Exercise materials:
────
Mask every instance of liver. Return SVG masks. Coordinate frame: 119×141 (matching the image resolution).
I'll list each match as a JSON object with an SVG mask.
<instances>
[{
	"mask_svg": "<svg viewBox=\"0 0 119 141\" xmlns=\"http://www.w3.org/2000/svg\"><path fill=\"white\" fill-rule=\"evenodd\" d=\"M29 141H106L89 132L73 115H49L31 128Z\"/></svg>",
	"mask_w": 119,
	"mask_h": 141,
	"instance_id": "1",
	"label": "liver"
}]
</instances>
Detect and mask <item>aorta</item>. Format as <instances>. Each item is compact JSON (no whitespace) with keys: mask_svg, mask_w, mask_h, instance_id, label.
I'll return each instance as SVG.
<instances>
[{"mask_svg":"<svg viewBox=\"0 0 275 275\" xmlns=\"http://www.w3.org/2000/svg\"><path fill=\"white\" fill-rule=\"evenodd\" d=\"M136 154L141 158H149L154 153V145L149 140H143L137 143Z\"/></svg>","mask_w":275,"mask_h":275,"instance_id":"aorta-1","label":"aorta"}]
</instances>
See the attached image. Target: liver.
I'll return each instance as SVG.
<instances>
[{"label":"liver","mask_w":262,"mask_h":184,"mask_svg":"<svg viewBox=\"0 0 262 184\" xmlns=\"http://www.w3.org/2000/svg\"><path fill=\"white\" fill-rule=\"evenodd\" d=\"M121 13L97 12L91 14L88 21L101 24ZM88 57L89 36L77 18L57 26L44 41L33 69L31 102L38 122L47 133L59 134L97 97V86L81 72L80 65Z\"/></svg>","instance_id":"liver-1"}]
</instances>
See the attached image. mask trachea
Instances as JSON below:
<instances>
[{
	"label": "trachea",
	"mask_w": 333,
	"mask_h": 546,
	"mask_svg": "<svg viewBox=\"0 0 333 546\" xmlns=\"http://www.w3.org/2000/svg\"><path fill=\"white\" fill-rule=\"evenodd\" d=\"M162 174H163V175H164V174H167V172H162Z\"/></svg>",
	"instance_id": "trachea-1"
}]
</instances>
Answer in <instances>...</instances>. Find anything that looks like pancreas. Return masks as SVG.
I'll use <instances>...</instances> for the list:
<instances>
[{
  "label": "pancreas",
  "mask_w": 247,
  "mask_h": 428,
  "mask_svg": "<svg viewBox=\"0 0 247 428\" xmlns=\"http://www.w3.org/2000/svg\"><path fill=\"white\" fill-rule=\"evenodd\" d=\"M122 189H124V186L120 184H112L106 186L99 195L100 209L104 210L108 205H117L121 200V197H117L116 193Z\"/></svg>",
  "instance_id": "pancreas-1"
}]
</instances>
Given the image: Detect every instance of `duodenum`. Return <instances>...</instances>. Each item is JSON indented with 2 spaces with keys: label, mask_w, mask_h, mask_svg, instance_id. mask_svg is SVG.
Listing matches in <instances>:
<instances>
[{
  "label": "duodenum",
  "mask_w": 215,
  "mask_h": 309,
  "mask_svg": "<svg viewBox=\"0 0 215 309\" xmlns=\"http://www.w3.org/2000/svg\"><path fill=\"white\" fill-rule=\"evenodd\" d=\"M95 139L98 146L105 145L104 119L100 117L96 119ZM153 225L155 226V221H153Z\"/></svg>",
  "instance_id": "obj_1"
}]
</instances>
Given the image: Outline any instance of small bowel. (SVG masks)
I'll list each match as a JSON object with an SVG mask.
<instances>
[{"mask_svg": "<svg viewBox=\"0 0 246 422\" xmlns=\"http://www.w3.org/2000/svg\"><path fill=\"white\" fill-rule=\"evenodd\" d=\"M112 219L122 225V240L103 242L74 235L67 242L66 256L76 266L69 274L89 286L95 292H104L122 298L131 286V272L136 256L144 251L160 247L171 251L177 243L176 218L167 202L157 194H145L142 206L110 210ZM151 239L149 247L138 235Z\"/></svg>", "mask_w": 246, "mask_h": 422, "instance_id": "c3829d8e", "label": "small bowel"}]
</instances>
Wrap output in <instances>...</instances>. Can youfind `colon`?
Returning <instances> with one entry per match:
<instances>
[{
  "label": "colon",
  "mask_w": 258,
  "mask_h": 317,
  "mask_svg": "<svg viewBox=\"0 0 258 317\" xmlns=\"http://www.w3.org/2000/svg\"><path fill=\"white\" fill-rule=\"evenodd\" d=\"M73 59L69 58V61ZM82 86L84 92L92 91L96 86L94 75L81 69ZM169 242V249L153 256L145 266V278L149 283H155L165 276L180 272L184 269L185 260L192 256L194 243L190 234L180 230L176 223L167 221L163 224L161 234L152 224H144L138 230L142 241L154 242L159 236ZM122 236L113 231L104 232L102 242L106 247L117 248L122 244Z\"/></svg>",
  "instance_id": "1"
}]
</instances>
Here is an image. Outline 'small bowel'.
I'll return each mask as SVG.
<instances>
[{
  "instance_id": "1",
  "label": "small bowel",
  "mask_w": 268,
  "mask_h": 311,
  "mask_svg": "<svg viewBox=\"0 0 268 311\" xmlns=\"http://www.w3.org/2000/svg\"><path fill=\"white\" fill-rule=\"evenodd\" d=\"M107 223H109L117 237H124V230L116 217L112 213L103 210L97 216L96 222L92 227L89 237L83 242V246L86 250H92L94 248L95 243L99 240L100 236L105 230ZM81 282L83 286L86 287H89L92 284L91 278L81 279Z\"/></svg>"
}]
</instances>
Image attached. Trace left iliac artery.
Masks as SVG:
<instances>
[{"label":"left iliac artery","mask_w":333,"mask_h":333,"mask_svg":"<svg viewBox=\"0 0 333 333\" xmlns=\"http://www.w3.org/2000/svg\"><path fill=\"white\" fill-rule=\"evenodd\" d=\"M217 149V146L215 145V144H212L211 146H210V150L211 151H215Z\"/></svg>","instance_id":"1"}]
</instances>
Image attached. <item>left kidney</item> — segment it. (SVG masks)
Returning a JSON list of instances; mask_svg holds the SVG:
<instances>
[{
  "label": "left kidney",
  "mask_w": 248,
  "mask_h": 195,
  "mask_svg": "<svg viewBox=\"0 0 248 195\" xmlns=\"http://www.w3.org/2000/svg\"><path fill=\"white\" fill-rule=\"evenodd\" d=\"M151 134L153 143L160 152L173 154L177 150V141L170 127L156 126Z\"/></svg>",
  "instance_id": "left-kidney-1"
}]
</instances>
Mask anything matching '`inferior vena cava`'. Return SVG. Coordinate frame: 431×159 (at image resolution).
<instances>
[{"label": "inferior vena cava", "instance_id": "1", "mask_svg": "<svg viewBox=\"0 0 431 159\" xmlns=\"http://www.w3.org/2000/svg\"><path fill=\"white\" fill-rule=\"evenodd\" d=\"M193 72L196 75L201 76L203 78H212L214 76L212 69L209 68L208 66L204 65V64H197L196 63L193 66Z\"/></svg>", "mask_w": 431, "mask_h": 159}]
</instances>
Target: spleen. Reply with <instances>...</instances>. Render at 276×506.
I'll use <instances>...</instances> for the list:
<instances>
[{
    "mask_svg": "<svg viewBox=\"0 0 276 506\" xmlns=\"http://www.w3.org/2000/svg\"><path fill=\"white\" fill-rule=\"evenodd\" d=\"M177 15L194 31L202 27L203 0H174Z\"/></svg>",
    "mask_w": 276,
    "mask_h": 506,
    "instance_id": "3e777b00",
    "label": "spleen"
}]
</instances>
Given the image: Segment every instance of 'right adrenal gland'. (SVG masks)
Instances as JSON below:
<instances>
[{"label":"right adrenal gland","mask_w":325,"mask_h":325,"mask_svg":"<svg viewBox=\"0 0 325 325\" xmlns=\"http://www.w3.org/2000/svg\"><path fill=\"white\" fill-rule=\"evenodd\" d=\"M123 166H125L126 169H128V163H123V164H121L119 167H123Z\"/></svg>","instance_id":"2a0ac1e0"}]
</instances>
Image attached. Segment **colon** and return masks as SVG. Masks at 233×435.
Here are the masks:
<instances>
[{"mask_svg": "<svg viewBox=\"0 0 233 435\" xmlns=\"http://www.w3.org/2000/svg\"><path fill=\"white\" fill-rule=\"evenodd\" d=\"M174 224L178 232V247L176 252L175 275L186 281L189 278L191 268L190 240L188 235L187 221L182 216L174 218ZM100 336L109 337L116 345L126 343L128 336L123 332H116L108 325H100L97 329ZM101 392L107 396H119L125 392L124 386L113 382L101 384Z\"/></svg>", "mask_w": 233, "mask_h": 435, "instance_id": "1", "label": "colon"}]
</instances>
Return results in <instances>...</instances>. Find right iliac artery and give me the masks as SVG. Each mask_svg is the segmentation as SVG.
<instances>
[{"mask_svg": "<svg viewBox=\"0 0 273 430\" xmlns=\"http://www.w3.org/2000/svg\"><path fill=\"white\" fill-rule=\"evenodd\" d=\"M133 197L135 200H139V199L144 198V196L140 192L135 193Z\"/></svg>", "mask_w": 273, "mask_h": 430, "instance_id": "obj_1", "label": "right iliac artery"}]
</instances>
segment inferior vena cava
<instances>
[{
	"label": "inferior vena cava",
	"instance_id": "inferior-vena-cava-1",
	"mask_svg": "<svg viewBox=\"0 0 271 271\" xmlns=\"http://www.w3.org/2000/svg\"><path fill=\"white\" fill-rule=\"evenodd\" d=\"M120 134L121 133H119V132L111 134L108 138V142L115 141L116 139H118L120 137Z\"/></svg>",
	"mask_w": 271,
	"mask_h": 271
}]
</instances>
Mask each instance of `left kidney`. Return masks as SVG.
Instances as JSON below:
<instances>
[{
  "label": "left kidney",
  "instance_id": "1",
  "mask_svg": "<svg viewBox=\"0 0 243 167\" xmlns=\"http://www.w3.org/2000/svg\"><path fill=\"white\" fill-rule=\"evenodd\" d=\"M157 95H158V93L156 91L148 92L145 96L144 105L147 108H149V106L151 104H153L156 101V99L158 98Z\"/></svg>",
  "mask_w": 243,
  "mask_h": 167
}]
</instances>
────
Work required: Reproduce the lines from the line containing "Given the image: Segment" through the end of the records, with "Image attached" changed to "Scan attached" and nothing else altered.

Correct result:
Given the image: Segment every instance of 'right adrenal gland'. (SVG masks)
Instances as JSON below:
<instances>
[{"label":"right adrenal gland","mask_w":325,"mask_h":325,"mask_svg":"<svg viewBox=\"0 0 325 325\" xmlns=\"http://www.w3.org/2000/svg\"><path fill=\"white\" fill-rule=\"evenodd\" d=\"M123 166H125L126 169H128V163H123V164H121L119 167H123Z\"/></svg>","instance_id":"2a0ac1e0"}]
</instances>
Scan attached. Segment **colon** and return masks as SVG. Masks at 233×435.
Here are the masks:
<instances>
[{"mask_svg": "<svg viewBox=\"0 0 233 435\" xmlns=\"http://www.w3.org/2000/svg\"><path fill=\"white\" fill-rule=\"evenodd\" d=\"M174 224L178 232V247L176 252L175 275L186 281L189 278L191 268L190 240L188 235L187 221L182 216L174 218ZM100 336L109 337L116 345L126 343L128 336L123 332H116L108 325H100L97 329ZM101 392L107 396H119L125 392L124 386L113 382L101 384Z\"/></svg>", "mask_w": 233, "mask_h": 435, "instance_id": "1", "label": "colon"}]
</instances>
Return results in <instances>...</instances>. Find right iliac artery and give me the masks as SVG. Each mask_svg is the segmentation as SVG.
<instances>
[{"mask_svg": "<svg viewBox=\"0 0 273 430\" xmlns=\"http://www.w3.org/2000/svg\"><path fill=\"white\" fill-rule=\"evenodd\" d=\"M133 197L135 200H139V199L144 198V196L140 192L135 193Z\"/></svg>", "mask_w": 273, "mask_h": 430, "instance_id": "obj_1", "label": "right iliac artery"}]
</instances>
segment inferior vena cava
<instances>
[{
	"label": "inferior vena cava",
	"instance_id": "inferior-vena-cava-1",
	"mask_svg": "<svg viewBox=\"0 0 271 271\" xmlns=\"http://www.w3.org/2000/svg\"><path fill=\"white\" fill-rule=\"evenodd\" d=\"M120 134L121 133H119V132L111 134L108 138V142L115 141L116 139H118L120 137Z\"/></svg>",
	"mask_w": 271,
	"mask_h": 271
}]
</instances>
Mask each instance of `left kidney`. Return masks as SVG.
Instances as JSON below:
<instances>
[{
  "label": "left kidney",
  "instance_id": "1",
  "mask_svg": "<svg viewBox=\"0 0 243 167\" xmlns=\"http://www.w3.org/2000/svg\"><path fill=\"white\" fill-rule=\"evenodd\" d=\"M157 95H158V93L156 91L148 92L145 96L144 105L147 108H149V106L151 104H153L156 101V99L158 98Z\"/></svg>",
  "mask_w": 243,
  "mask_h": 167
}]
</instances>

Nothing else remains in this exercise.